In addition, as a substrate, in order to prevent the intrusion of oxygen or water from the substrate side, in a test based on JIS Z-0208, it is preferable that the thickness is 1μm or more, and the water vapor permeability is 1g/(m ² ･24h･atm ) (25℃) or less.

As a glass substrate, specifically, an alkali-free glass, low alkali glass, soda lime glass, etc. are mentioned, for example. From the viewpoint of low moisture absorption, alkali-free glass is preferred, but any of these can be used if sufficient drying is performed.

In recent years, plastic substrates have attracted attention for reasons such as high flexibility, light weight, and resistance to breakage, and the possibility of further thinning of organic EL devices.

The resin film used as the base material of the plastic substrate is not particularly limited. Examples include polyester, polyethylene, and polyethylene such as polyethylene terephthalate (PET) and polyethylene naphthalate (PEN). Acrylic, cellophane, cellulose diacetate, cellulose triacetate (TAC), cellulose acetate butyrate, cellulose acetate propionate (CAP), cellulose acetate phthalate Cellulose esters such as formates, cellulose nitrates, or their derivatives, polyvinylidene chloride, polyvinyl alcohol, polyvinyl vinyl alcohol, syndiotactic polystyrene, polycarbonate, and Bornene resin, polymethylpentene, polyether ketone, polyimide, polyether sulfide (PES), polyphenylene sulfide, polysulfide, polyether imine, polyether ketone imine, polyether Amine, fluororesin, nylon, polymethacrylate, acrylic or polyarylate, organic-inorganic composite (Hybrid) resin, etc.

Examples of the organic-inorganic composite resin include those obtained by combining an organic resin and an inorganic polymer (for example, silica, alumina, titania, zirconia, etc.) obtained by sol-gel reaction. Among these, ARTON (manufactured by JSR Co., Ltd.) or Apelle (manufactured by Mitsui Chemicals Co., Ltd.) so-called norbornene (or cycloolefin-based) resin is particularly preferred.

Generally, the produced plastic substrates have relatively high moisture permeability, and there are cases where moisture is contained inside the substrates.

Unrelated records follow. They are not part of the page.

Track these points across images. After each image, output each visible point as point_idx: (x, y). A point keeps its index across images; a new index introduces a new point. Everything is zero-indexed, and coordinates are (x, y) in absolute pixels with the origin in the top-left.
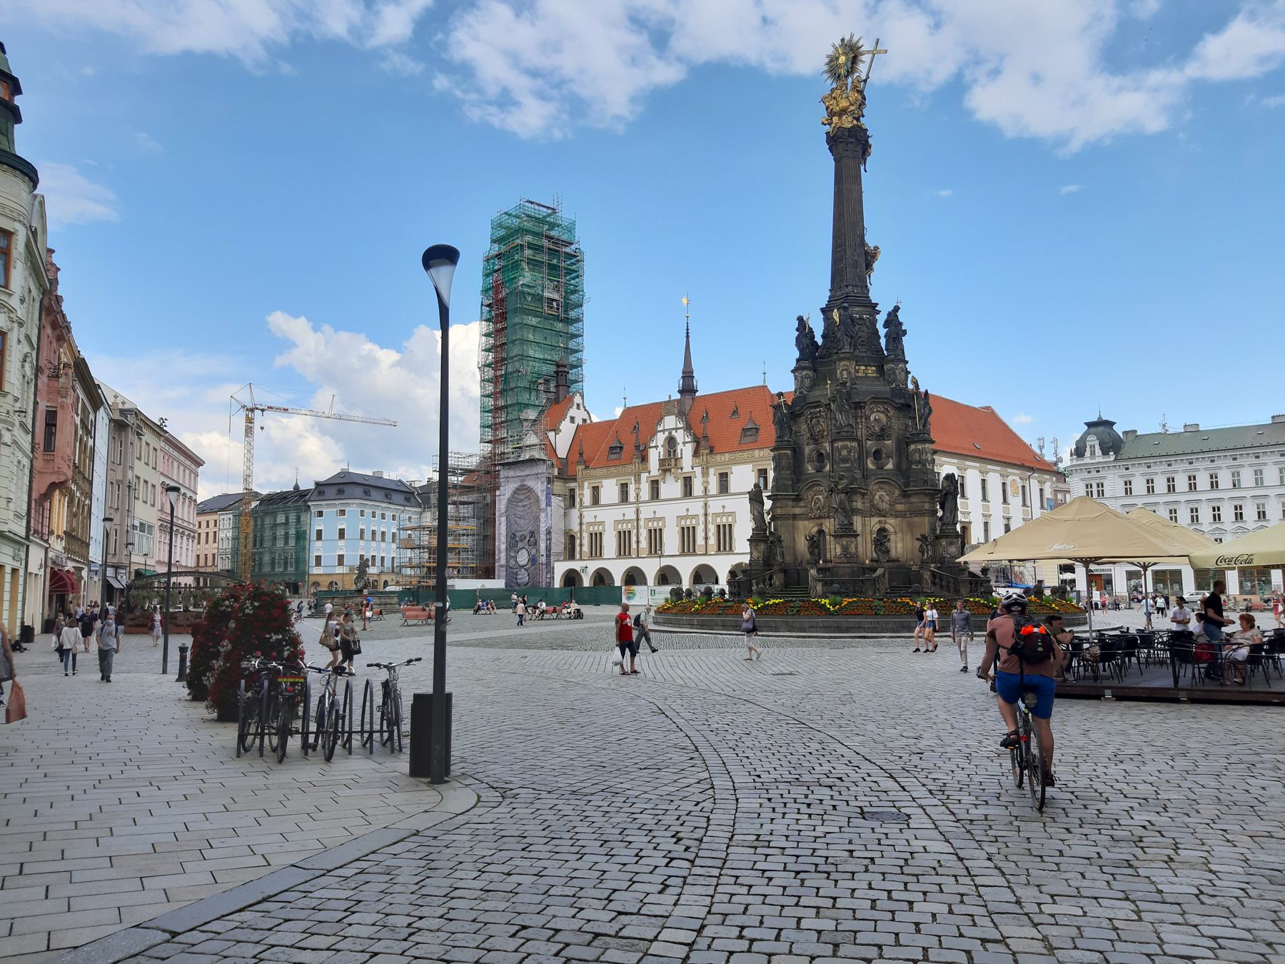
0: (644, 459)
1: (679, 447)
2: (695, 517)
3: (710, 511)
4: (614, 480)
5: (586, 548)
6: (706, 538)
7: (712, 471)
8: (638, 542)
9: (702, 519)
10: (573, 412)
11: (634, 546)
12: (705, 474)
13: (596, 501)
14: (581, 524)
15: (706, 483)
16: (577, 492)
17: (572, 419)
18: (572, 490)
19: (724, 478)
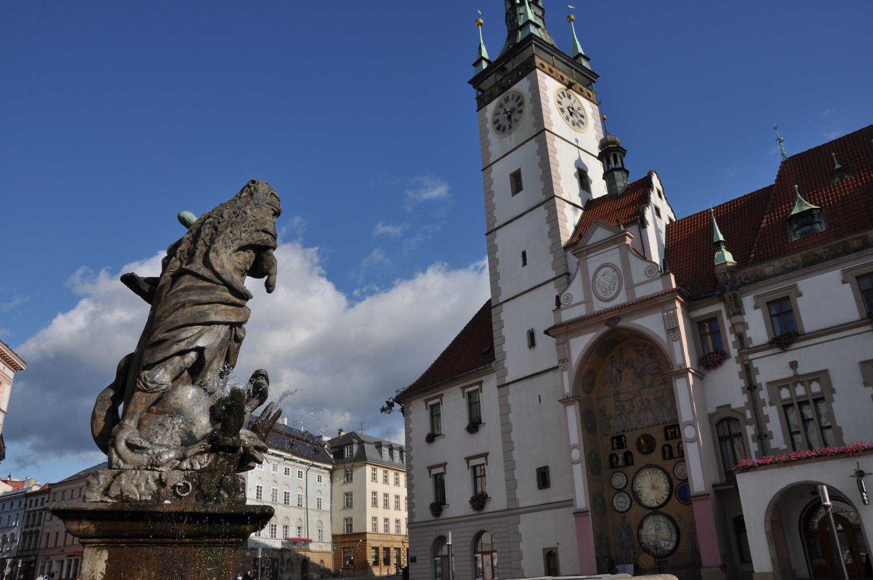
4: (833, 276)
5: (778, 441)
13: (787, 334)
14: (751, 388)
16: (727, 324)
18: (713, 320)
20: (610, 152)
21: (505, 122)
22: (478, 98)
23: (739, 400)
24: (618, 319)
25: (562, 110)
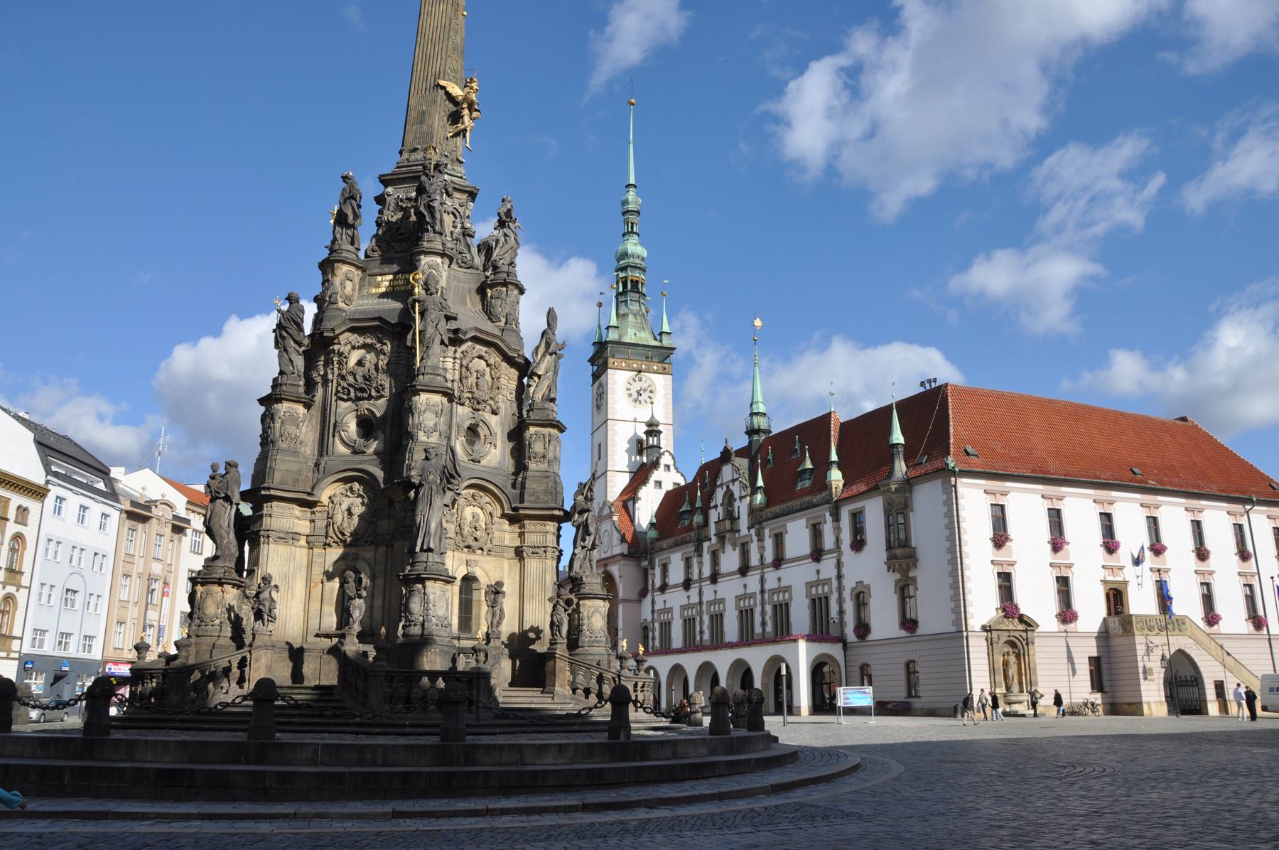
0: (706, 523)
1: (737, 504)
2: (752, 595)
3: (768, 586)
6: (764, 624)
7: (767, 532)
8: (701, 632)
9: (759, 597)
10: (656, 475)
11: (698, 638)
12: (761, 539)
14: (653, 611)
15: (762, 548)
16: (650, 572)
17: (659, 484)
19: (779, 539)
20: (653, 429)
23: (649, 619)
24: (605, 565)
25: (630, 395)
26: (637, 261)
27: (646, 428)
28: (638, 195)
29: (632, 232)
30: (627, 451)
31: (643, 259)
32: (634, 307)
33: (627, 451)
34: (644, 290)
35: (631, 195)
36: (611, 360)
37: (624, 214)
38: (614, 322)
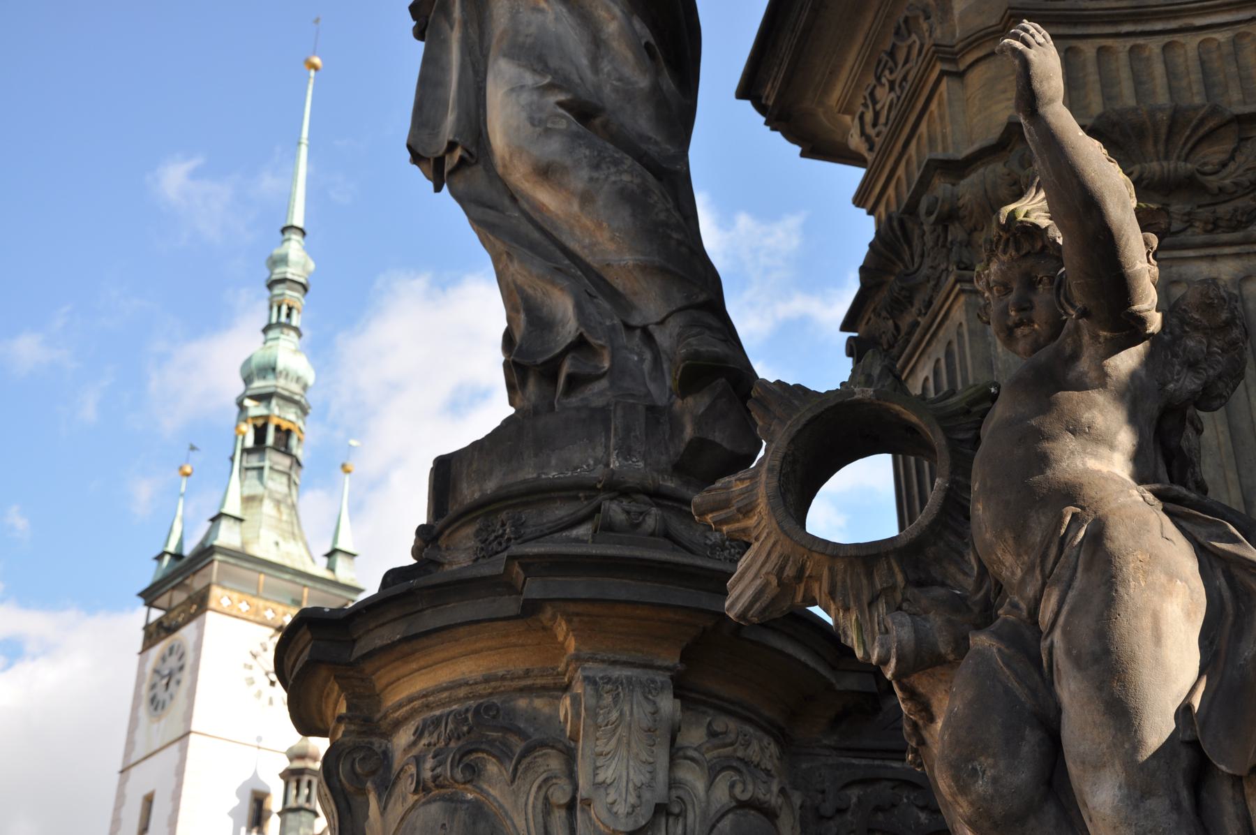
21: (162, 695)
22: (147, 628)
25: (251, 682)
26: (295, 388)
27: (285, 764)
28: (307, 249)
29: (288, 326)
30: (233, 813)
31: (305, 387)
32: (277, 484)
33: (233, 813)
34: (298, 451)
35: (294, 248)
36: (216, 592)
37: (271, 285)
38: (233, 506)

Therefore, when using such a plastic substrate, it is better to install a barrier film (also called "gas barrier film" or "water vapor sealing film") on the resin film to prevent the intrusion of water vapor or oxygen as a gas barrier. Film those.

The material constituting the barrier film is not particularly limited, and a coating film of an inorganic substance, an organic substance, or a combination of the two is used. Preferably, a film can be formed, and the water vapor transmission rate (25±0.5°C, relative humidity (90±2)%RH) measured in accordance with JIS K 7129-1992 is 0.01g/(m ² ･24h) or less The barrier film of JIS K 7126-1987 is more preferably an oxygen permeability of 1×10 ^-3 mL/(m ² ･24h･atm) or less, and a water vapor permeability of 1×10 ^{-as measured by the method of JIS K 7126-1987} High barrier film below ⁵ g/(m ^{2 ･24h).}

The material constituting the barrier film is not particularly limited as long as it has a function of suppressing the infiltration of those that cause element deterioration such as moisture or oxygen. For example, metal oxides, metal oxynitrides, or metal nitrides can be used. Inorganic, organic or a composite of the two, etc.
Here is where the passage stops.